Maladaptive Daydreaming: where wild minds come to rest
Hi!
I still don't know any of you yet. I'm new. And I was just wondering, from reading the posts... which of you are trying to quit the addiction of MD and which of you are quite happy to keep going and think it's beneficial? Or are some of you trying to keep going but make it more manageable at the same time?
I've noticed that most of us here fall into the first two categories, either trying to quit an addiction and very frustrated or love daydreaming and want to keep it up.

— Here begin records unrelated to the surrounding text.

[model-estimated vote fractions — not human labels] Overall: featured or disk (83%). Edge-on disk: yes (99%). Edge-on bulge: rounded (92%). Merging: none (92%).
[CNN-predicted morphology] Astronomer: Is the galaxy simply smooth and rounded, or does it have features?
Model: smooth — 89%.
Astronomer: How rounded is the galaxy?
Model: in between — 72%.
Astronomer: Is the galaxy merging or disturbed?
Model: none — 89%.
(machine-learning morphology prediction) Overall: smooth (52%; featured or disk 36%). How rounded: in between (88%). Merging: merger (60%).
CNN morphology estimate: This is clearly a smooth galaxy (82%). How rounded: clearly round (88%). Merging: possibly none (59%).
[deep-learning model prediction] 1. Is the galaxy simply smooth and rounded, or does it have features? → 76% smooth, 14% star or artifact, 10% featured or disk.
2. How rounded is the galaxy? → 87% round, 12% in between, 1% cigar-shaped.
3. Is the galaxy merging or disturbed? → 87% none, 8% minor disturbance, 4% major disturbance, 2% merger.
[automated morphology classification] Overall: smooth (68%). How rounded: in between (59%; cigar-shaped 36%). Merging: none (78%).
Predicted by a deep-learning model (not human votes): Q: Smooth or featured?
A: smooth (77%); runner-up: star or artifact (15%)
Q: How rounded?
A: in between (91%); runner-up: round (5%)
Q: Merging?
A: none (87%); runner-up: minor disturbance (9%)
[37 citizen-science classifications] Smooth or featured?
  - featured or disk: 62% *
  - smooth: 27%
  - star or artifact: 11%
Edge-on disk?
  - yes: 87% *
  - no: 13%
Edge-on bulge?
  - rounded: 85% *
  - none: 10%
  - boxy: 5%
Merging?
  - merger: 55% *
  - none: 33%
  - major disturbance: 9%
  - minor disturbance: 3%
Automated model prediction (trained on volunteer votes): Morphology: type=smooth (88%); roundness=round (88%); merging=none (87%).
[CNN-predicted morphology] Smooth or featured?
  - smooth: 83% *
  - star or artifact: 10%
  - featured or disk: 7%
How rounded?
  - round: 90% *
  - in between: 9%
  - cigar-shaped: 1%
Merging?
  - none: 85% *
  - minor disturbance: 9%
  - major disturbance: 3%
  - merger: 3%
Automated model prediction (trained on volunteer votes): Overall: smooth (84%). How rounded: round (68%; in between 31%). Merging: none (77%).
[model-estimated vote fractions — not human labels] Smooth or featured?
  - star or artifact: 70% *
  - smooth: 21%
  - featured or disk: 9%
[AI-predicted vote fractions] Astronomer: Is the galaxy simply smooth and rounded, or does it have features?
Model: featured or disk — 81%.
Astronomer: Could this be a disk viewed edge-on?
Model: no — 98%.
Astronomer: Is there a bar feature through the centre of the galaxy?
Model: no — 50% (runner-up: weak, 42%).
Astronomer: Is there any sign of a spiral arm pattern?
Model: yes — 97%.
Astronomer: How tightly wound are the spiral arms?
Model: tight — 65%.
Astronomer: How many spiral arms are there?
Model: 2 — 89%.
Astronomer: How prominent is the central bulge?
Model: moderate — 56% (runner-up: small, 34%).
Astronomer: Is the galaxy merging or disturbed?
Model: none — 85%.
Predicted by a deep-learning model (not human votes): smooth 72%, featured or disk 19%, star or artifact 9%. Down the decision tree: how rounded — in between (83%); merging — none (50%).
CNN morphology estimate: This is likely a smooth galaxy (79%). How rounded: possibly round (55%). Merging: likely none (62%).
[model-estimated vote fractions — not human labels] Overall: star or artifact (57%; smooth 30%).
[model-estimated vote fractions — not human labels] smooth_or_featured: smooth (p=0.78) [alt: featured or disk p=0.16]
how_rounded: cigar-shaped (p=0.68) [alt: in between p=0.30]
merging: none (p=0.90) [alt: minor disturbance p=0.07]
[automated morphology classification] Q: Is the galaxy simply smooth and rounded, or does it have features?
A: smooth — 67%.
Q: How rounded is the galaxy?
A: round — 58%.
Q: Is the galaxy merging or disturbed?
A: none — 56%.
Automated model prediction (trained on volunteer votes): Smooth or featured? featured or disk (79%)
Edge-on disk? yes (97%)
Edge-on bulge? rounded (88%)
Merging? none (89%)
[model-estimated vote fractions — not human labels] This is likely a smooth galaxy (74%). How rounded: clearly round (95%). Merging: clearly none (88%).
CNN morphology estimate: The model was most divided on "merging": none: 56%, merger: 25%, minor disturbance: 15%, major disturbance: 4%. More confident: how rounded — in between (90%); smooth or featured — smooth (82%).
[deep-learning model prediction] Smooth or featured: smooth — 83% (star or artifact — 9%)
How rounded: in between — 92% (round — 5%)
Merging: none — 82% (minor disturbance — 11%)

Myself, I'm not sure. I came across this site searching for answers because at 22 I've only just realised that I've been doing it. I used to think I was just building stories in my head so I could write them down. But after months of no writing and also months of the same daydream (that could never be a story anyway) I realised I do it because I'm addicted. And always have.
So I don't know which category I belong in. The first I think.
Comment
Hey, EludeMyFantasies, that's good that you've taken that step. I hope that if you do get an answer you'll tell us a bit about it. They probably haven't heard of MD but if people start looking for help then they will soon enough.
Seems that most people just want to reduce it a bit and keep the daydreaming as part of their lives but also make sure they don't want to miss out on living. This sounds quite sensible. I'm trying to not daydream for a while to see if my life improves any. It's sort of working. I tied up all of the loose ends by solving my character's problems (in my previous blog) and now I can't see their faces very clearly. It's a start. But I miss them.
Oh cool, we're the same age. :D Well, I feel the same way as Jennifer. Upon first joining this site, however, I was going through a lot of stress in college and wanted to quit daydreaming. My attitude changed as I met more people around here. Like Jennifer said, it's something magical and special... And like you inferred, it's a part of us. I just want to find a balance. Besides, I can't even imagine quitting. My characters are just going to pop up at some point and say "Hello!" xD
I'm wanting to quit but I know what you mean. I don't think other people could daydream to the detail that we do. It probably means that we're all pretty create (I've read the other posts about creativity, some say they aren't creative though).
I'd like to see how I do without daydreaming completely. Though I'd probably feel like a part of me had gone.